各小断層の各タイムウィンドウでのすべり量を、観測波形と合成波形の差を最小とするように、最小二乗法を用いて求めた。 不等式拘束条件をつけた最小二乗法(Lawson and Hanson, 1974)を用いて、各小断層でのすべり方向の変化を、AQUA-CMT解のすべり角である101度の±45度に収めた。 また時空間的に近接するすべりを平滑化する拘束条件(Sekiguchi et al., 2000)を付加した。 平滑化の強さはABIC(Akaike, 1980)を基準に決定し、Vftwは残差を最小とするもの(2.4 km/s)を選んだ。

結果

図2に推定された最終すべり分布を示す。 図3に最終すべり分布の地表投影を示す。 図4に断層破壊の時間進展過程を示す。 図5に観測波形と理論波形の比較を示す。 最大すべり量は6.2 m、断層面全体での地震モーメントは1.3×1020 Nm(Mw 7.4)である。 すべりの大きい領域は主に破壊開始点の北に位置する。 主たる破壊は破壊開始から2.5-7.5秒後と7.5-12.5秒後に生じていた。
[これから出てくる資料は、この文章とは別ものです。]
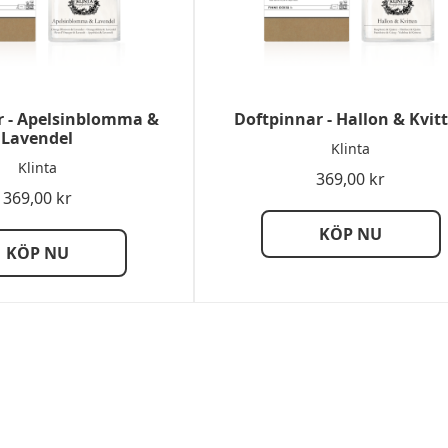
r - Apelsinblomma &
Doftpinnar - Hallon & Kvit
Lavendel
Klinta
Klinta
369,00
kr
369,00
kr
KÖP NU
KÖP NU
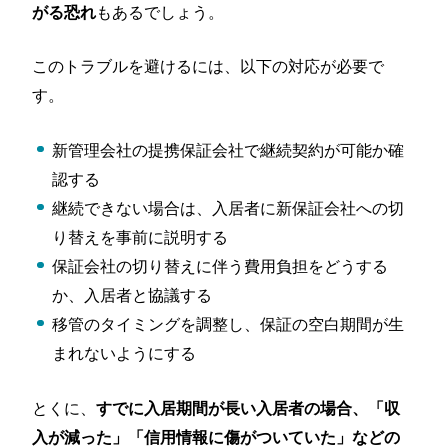
もあるでしょう。
がる恐れ
このトラブルを避けるには、以下の対応が必要で
す。
新管理会社の提携保証会社で継続契約が可能か確
認する
継続できない場合は、入居者に新保証会社への切
り替えを事前に説明する
保証会社の切り替えに伴う費用負担をどうする
か、入居者と協議する
移管のタイミングを調整し、保証の空白期間が生
まれないようにする
とくに、
すでに入居期間が長い入居者の場合、「収
入が減った」「信用情報に傷がついていた」などの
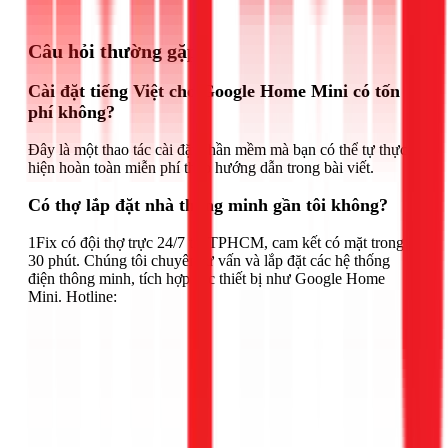
Gọi ngay 1Fix
Câu hỏi thường gặp
Cài đặt tiếng Việt cho Google Home Mini có tốn
phí không?
Đây là một thao tác cài đặt phần mềm mà bạn có thể tự thực
hiện hoàn toàn miễn phí theo hướng dẫn trong bài viết.
Có thợ lắp đặt nhà thông minh gần tôi không?
1Fix có đội thợ trực 24/7 tại TPHCM, cam kết có mặt trong
30 phút. Chúng tôi chuyên tư vấn và lắp đặt các hệ thống
điện thông minh, tích hợp các thiết bị như Google Home
Mini. Hotline:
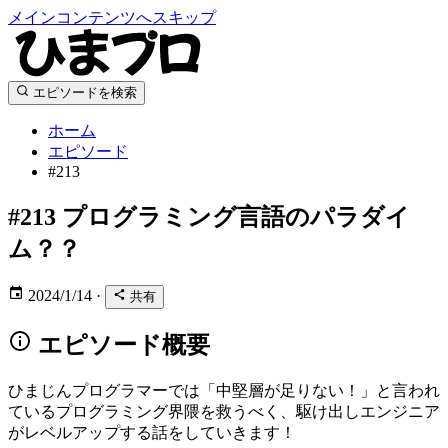
メインコンテンツへスキップ
エピソードを検索
ホーム
エピソード
#213
#213
プログラミング言語のパラダイ
ム？？
2024/1/14
·
共有
エピソード概要
ひまじんプログラマーでは「中堅層が足りない！」と言われ
ているプログラミング界隈を救うべく、駆け出しエンジニア
がレベルアップする話をしていきます！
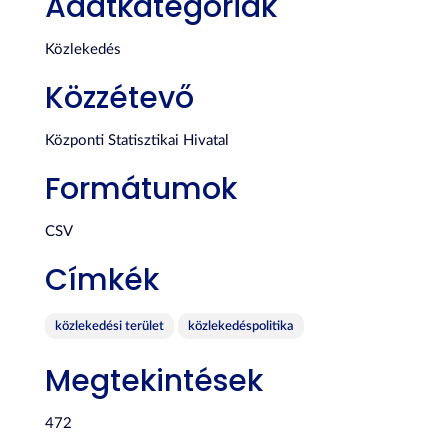
Adatkategóriák
Közlekedés
Közzétevő
Központi Statisztikai Hivatal
Formátumok
CSV
Címkék
közlekedési terület
közlekedéspolitika
Megtekintések
472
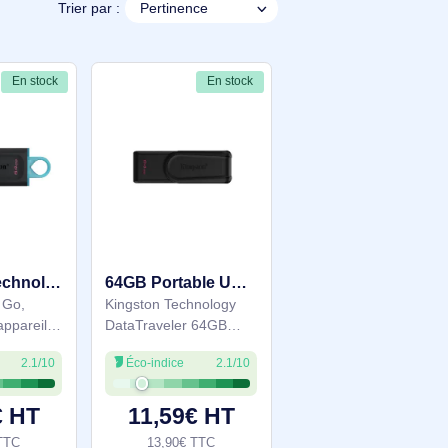
Trier par :
En stock
En stock
Kingston Technology DataTraveler Exodia - Clé USB 3.2 - DTX/64GB
64GB Portable USB 3.2 Gen 1 DataTraveler Exodia S (Noir/Noir) - DTXS/64GB
. Capacité: 64 Go,
Kingston Technology
Interface de l'appareil:
DataTraveler 64GB
USB Type-A, Version
Portable USB 3.2 Gen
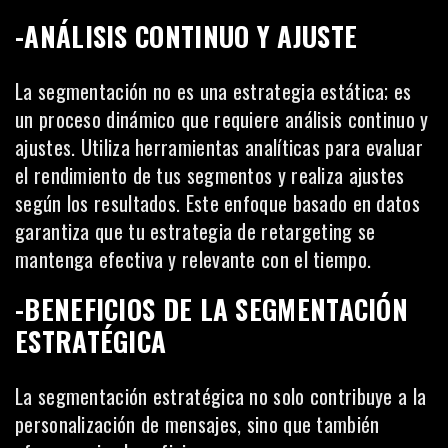
-ANÁLISIS CONTINUO Y AJUSTE
La segmentación no es una estrategia estática; es
un proceso dinámico que requiere análisis continuo y
ajustes. Utiliza herramientas analíticas para evaluar
el rendimiento de tus segmentos y realiza ajustes
según los resultados. Este enfoque basado en datos
garantiza que tu estrategia de retargeting se
mantenga efectiva y relevante con el tiempo.
-BENEFICIOS DE LA SEGMENTACIÓN
ESTRATÉGICA
La segmentación estratégica no solo contribuye a la
personalización de mensajes, sino que también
(文責:久保久彦、鈴木亘、青井真(防災科学技術研究所)、関口春子(京都大学防災研究所))

2023年8月28日公開

fig1

図1:観測点分布および断層面の地表投影。 星印は震央を示す。

fig2

図2:断層面上の最終すべり分布。 ベクトルは上盤のすべり方向とすべり量を示している。 星印は破壊開始点を示す。

fig3

図3:すべり分布の地表投影。 黒星は破壊開始点を示す。 また防災科研が推定した2021年2月13日福島県沖の地震のすべり分布(青線、コンター間隔1m)と破壊開始点(青星)も示す。 紫星は2022年3月16日23時34分頃の地震(M6.1)を示す。 黒丸は2022年3月16日福島県沖の地震の発生から2022年3月17日7時までの地震活動のHi-net震源位置を示す。

fig4

図4:破壊の時間進展過程。 2.5秒ごとのすべり分布を地表投影している。

fig5

図5:観測波形(黒線)と合成波形(赤線)の比較。 波形の右上にそれぞれの最大値を示す。